The exchanges that survived were not those offering the highest leverage, but those capable of running derivatives markets within tightening regulatory constraints. In practice, derivatives dominance became both a stabilising force and a compliance filter.

Survival ledger: exchange exits and regime shifts, 2021–2025

The consolidation of exchange volume is mirrored by a clear survival ledger.

In May 2021, Huobi began withdrawing from mainland China following renewed regulatory action. What followed was a prolonged restructuring that reduced its global relevance and transformed it from a top-tier exchange into a regionalised operator.

In November 2022, FTX collapsed following a liquidity run, bankruptcy filings, and the exposure of governance failures. The scale of the failure reset regulatory tolerance across the industry and hardened banking attitudes toward exchange risk.

In December 2022, BitMEX effectively ceded its leadership position after years of enforcement pressure and compliance remediation. Trading activity migrated as leverage-heavy platforms became enforcement targets.

In April 2023, Bittrex announced the shutdown of its US operations following regulatory action, marking the end of its role as a major regulated fiat gateway despite continued international activity for a limited period.

Throughout 2023, several mid-tier Asian exchanges restricted or exited multiple jurisdictions, not due to insolvency but due to licensing and compliance complexity. These strategic contractions reduced global access even where platforms technically survived.

In 2024, Bitstamp underwent ownership restructuring and operational consolidation, reflecting the rising cost of remaining a fully regulated global exchange without institutional backing.

By mid-2025, Xeggex announced the cessation of operations and bankruptcy proceedings. The closure followed the now-familiar pattern of banking fragility, declining confidence, and operational exhaustion rather than a single catastrophic event.

Alongside these exits, major regime shifts occurred at surviving platforms. Binance transitioned from regulatory avoidance to enforced institutionalisation following multi-jurisdiction enforcement actions. Coinbase survived multiple volume troughs without altering its compliance-first posture, reinforcing its position as a durable on-off ramp.

Taken together, these outcomes show that survival has not been random. Exchanges that could not sustain banking access, compliance cost, and regulatory scrutiny exited the system. Those that could were forced to evolve into regulated infrastructure.

Banking access as the true constraint

Across all cases, banking access emerges as the decisive constraint. Exchanges without stable fiat rails effectively lose oxygen. Trading engines can continue operating temporarily, but user confidence erodes once deposits and withdrawals become unreliable.

Maintaining those rails requires ongoing engagement with banks, payment processors, and regulators. This is not a one-time integration cost. It is a permanent operational burden. Smaller exchanges, designed for growth rather than endurance, struggled to absorb it.

As a result, on-off ramps have become the most valuable asset an exchange controls. Volume, liquidity, and user trust all flow downstream from that capability.
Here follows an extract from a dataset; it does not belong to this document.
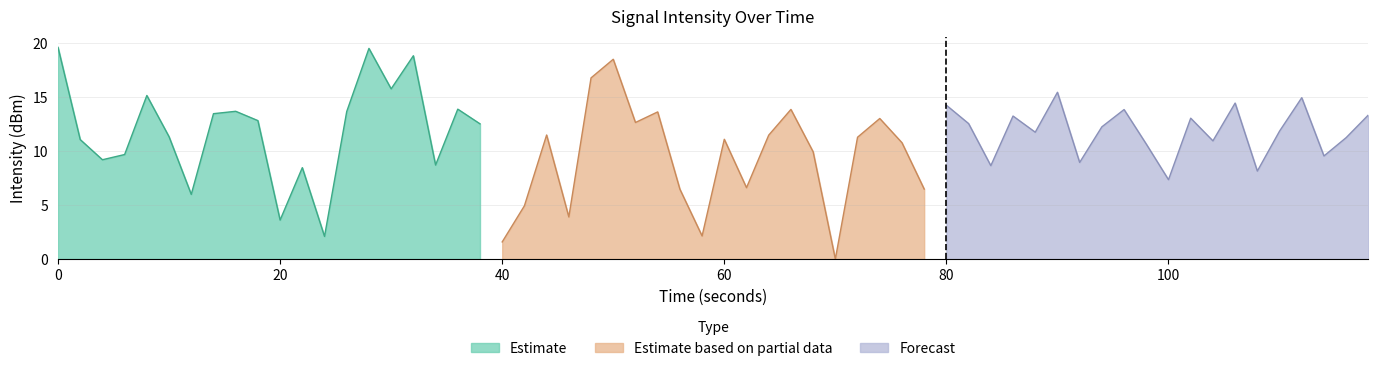

At which category does Estimate reach its first local peak?

8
The infrastructure end-state

The cumulative lesson from 2021 to 2025 is that crypto exchanges are no longer optional intermediaries. They are financial border control.

They enforce rules, collect data, segment jurisdictions, and absorb regulatory pressure so that decentralised systems can connect to regulated economies. This role is expensive, unglamorous, and unavoidable.
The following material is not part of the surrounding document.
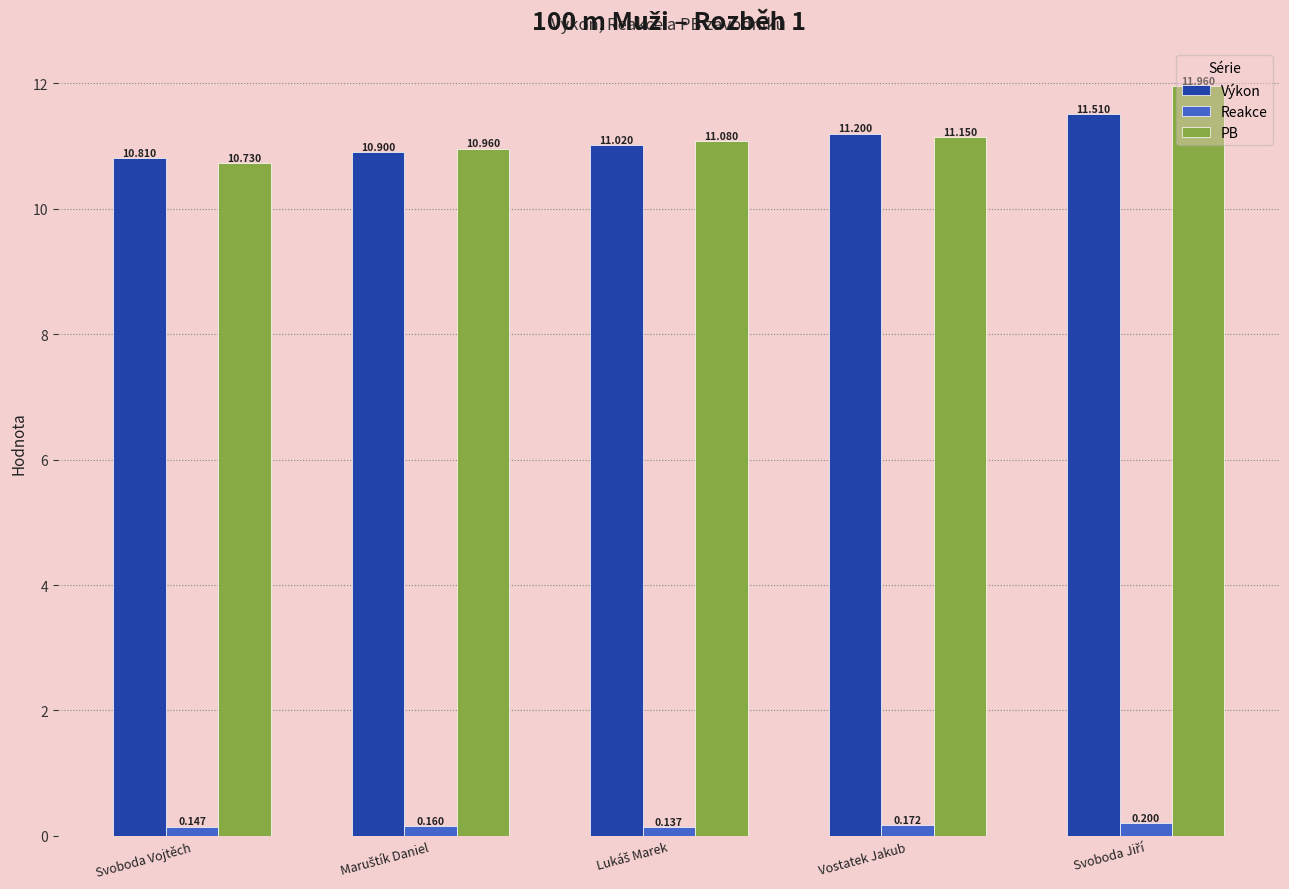

Rank the series by their maximum value, from highest to lowest.

PB, Výkon, Reakce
The next wave of exchange failures will not be dramatic. It will be procedural. Lost banking partners, unmet reporting obligations, jurisdictional misalignment, and compliance fatigue will remove platforms quietly.

The survivors will not be the fastest or most innovative. They will be the ones able to endure.

Crypto exchanges are no longer competing to be marketplaces.

They are competing to be allowed to exist.